Harding (an endearing Scott Blanchard) doesn’t really want the nomination, but Daugherty won’t take no for an answer. In a clever use of voice-overs echoing radio broadcasts of the era, Harding’s future is foretold. (Allan D. Noel is the authentic-sounding broadcaster.) Another piece of fortunetelling comes from Harding’s wife (the wonderful Jill Dolan), who says a clairvoyant has warned her that Harding will suffer an early demise if he becomes president. Mrs. Harding, who confesses that her husband is all she has in the world, wants him to shun the White House and go back home to Ohio. He, on the other hand, does have someone else: his mistress, Nan Britton (the charming Reign Lewis), who sneaks into his hotel room for a good time and some hooch. (It is Prohibition, after all.)

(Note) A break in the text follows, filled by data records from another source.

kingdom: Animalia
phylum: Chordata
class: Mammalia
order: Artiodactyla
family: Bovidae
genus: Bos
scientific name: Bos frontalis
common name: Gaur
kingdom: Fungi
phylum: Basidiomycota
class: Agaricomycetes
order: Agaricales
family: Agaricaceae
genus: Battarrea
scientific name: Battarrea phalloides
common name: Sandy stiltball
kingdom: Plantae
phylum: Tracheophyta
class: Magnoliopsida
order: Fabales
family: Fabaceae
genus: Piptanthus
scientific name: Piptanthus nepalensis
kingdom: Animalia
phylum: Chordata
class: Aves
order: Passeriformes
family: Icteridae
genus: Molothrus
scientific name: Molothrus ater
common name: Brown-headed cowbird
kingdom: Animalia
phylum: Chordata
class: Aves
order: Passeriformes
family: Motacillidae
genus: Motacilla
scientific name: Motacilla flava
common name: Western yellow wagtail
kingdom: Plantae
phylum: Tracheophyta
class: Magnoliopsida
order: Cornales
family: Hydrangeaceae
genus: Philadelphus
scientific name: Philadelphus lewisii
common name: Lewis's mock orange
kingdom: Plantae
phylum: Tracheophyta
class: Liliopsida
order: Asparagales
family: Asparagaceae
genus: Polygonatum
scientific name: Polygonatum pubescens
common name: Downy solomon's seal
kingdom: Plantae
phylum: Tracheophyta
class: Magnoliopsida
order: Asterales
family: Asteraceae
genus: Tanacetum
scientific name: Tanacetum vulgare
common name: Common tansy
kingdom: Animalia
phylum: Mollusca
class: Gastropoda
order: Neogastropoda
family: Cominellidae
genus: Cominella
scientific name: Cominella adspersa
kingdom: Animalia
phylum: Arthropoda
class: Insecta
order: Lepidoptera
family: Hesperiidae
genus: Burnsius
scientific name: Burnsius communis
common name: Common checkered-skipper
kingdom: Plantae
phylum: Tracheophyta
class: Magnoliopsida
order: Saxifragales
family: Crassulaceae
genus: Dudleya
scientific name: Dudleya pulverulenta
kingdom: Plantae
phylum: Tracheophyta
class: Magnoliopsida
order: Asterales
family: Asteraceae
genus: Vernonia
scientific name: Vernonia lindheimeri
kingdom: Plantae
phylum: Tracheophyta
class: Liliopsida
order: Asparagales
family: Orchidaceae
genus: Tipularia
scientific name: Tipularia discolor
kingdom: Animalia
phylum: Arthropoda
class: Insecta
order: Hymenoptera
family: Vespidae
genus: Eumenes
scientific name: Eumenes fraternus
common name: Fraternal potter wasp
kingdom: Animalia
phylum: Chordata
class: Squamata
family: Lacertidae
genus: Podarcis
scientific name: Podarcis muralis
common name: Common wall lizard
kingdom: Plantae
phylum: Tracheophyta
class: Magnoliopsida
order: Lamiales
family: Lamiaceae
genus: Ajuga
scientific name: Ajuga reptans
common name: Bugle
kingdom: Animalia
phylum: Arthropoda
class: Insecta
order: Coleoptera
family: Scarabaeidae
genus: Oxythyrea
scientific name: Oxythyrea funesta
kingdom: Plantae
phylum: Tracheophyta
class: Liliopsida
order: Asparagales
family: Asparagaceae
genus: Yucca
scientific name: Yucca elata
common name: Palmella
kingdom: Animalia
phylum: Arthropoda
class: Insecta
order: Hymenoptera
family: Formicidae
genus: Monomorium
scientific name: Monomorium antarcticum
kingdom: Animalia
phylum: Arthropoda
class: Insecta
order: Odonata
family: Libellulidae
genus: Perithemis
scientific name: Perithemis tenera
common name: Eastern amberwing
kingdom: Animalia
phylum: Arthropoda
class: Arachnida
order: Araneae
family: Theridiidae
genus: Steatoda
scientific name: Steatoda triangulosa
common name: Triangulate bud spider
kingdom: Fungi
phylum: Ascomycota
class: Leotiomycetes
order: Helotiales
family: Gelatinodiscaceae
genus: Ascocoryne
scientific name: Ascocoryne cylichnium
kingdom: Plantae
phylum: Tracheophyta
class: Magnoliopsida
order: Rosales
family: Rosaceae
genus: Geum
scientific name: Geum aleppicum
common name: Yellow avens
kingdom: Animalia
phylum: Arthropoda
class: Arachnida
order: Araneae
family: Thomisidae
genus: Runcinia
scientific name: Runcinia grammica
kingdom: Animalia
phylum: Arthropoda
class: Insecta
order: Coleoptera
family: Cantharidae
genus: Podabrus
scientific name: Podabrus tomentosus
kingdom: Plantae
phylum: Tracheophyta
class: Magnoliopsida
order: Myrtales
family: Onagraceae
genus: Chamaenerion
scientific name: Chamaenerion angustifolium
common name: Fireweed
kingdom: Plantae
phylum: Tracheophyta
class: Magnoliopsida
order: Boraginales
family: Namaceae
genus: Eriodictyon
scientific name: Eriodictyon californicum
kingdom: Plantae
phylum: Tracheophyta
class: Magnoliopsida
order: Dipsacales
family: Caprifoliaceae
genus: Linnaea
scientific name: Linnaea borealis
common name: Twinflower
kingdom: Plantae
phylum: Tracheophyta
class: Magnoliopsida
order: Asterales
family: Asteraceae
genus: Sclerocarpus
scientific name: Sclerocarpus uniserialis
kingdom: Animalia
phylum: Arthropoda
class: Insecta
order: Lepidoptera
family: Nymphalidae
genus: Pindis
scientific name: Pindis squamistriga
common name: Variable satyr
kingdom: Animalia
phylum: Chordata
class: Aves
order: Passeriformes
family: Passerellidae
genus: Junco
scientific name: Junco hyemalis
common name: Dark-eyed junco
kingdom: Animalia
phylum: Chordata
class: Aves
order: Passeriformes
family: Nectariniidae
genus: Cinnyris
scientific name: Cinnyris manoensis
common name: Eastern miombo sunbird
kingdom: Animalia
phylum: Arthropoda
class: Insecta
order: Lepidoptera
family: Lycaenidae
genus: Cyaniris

Crowley weaves a lot of history into a play that feels very relevant. What resonate most, however, are the human stories playing out in real time onstage. A man grappling between his desires and the inextricable pull of fate. An intelligent wife turning a blind eye to her husband’s infidelity while doing all she can to save him. A young woman negotiating the realities of an unfair world. An opportunist fighting for his candidate — or is he fighting for himself?
We don’t need to see the 15 men to feel their presence, but it is the conversations between two people that carry the most weight in the play. The scene between Daugherty and Mrs. Harding is especially hard-hitting. After a snooty waiter (the humorous Eric McGowan) seats them at a table, Mrs. Harding reveals that she’s on to Daugherty’s games and she’s not afraid to speak her mind. Perhaps it is historically accurate that she ultimately softens, but it would make for interesting drama to watch Mrs. Harding steel her resolve, and it would be great fun to watch Dolan have that moment.
Angela DeCicco directs with a level hand. The crew — including stage managers Stephanie Rice and April Chibnik, lighting designer Tyson Sauthoff, master carpenter Bob Decker, sound designer and engineer Allan D. Noel, prop mistresses and set dressers L.J. Stevens and Stephanie Rice and costumer Lorna Bowen — together recreates a time and place with fine detail.
We may know how Harding’s story ends, but it’s worth a trip back in time behind closed doors to imagine how fate might have cast the final vote.